I've tried different memory settings (from 128MB to 1024MB shared_buffers) but they don't seem to make much difference.

Best Answer

To start, a correlated subquery can't return more than one row. Take for instance.

SELECT t.x
FROM ( VALUES (1),(2) )
  AS t(x)
LEFT OUTER JOIN (
  VALUES (1),(1)
) AS y(x)
USING (x);
 x 
---
 1
 1
 2
(3 rows)

Versus the same query written as a correlated subquery

SELECT t.x, (
  SELECT *
  FROM ( VALUES (1),(1) )
    AS y(x)
  WHERE y.x = t.x
)
FROM ( VALUES (1),(2) )
  AS t(x);
ERROR:  more than one row returned by a subquery used as an expression

That tells the planner something useful, and it can optimize that. Adjusting for this, by reducing the inner table to one row -- you'll see the plans:

EXPLAIN ANALYZE SELECT t.x
FROM ( VALUES (1),(2) )
  AS t(x)
LEFT OUTER JOIN (
  VALUES (1),(1)
) AS y(x)
USING (x);

                                                     QUERY PLAN                                                      
---------------------------------------------------------------------------------------------------------------------
 Hash Left Join  (cost=0.05..0.10 rows=2 width=4) (actual time=0.019..0.021 rows=3 loops=1)
   Hash Cond: ("*VALUES*".column1 = "*VALUES*_1".column1)
   ->  Values Scan on "*VALUES*"  (cost=0.00..0.03 rows=2 width=4) (actual time=0.002..0.003 rows=2 loops=1)
   ->  Hash  (cost=0.03..0.03 rows=2 width=4) (actual time=0.005..0.005 rows=2 loops=1)
         Buckets: 1024  Batches: 1  Memory Usage: 9kB
         ->  Values Scan on "*VALUES*_1"  (cost=0.00..0.03 rows=2 width=4) (actual time=0.001..0.003 rows=2 loops=1)
 Planning time: 0.107 ms
 Execution time: 0.046 ms
(8 rows)

Correlated subquery method.

EXPLAIN ANALYZE SELECT t.x, (
  SELECT *
  FROM ( VALUES (1) )
    AS y(x)
  WHERE y.x = t.x
)        
FROM ( VALUES (1),(2) )
  AS t(x);


                                              QUERY PLAN                                               
-------------------------------------------------------------------------------------------------------
 Values Scan on "*VALUES*"  (cost=0.00..0.05 rows=2 width=4) (actual time=0.014..0.017 rows=2 loops=1)
   SubPlan 1
     ->  Result  (cost=0.00..0.01 rows=1 width=0) (actual time=0.003..0.004 rows=0 loops=2)
           One-Time Filter: (1 = "*VALUES*".column1)
 Planning time: 0.097 ms
 Execution time: 0.043 ms
(6 rows)

This follows vaguely your above examples.

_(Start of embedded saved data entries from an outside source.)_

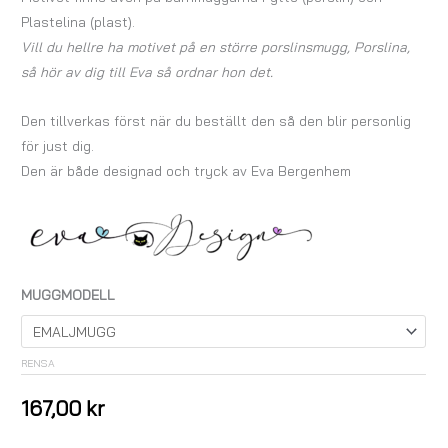
Plastelina (plast).
Vill du hellre ha motivet på en större porslinsmugg, Porslina,
så hör av dig till Eva så ordnar hon det.
Den tillverkas först när du beställt den så den blir personlig
för just dig.
Den är både designad och tryck av Eva Bergenhem
MUGGMODELL
RENSA
167,00
kr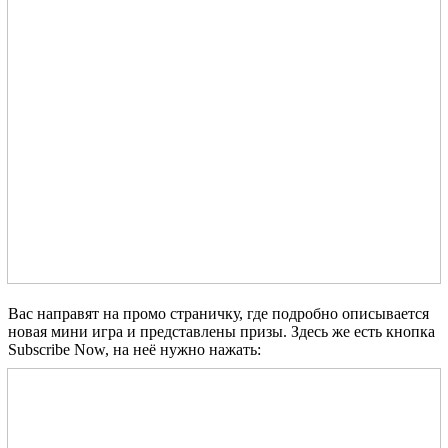
Вас направят на промо страничку, где подробно описывается
новая мини игра и представлены призы. Здесь же есть кнопка
Subscribe Now, на неё нужно нажать:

So when is a correlated subquery better than a join? Not sure, but the correlated subquery gets to skip the hash join.

You have in your plan this

Filter: ((id_site IS NULL) AND ("labelDate" < '2015-09-01'::date))

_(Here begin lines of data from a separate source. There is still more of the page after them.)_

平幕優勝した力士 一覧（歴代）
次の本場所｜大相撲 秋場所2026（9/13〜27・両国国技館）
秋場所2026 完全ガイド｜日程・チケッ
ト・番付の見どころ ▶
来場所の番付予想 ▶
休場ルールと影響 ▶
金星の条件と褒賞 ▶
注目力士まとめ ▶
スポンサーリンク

That's not even the same SQL you've got above. That makes me call into question the whole thing.

I would do this though

CREATE INDEX ON pages ( labelDate ) WHERE id_site IS NULL;

If you don't have an index on id_site IS NULL or id_site then it seems likely you're just forcing a seq scan there.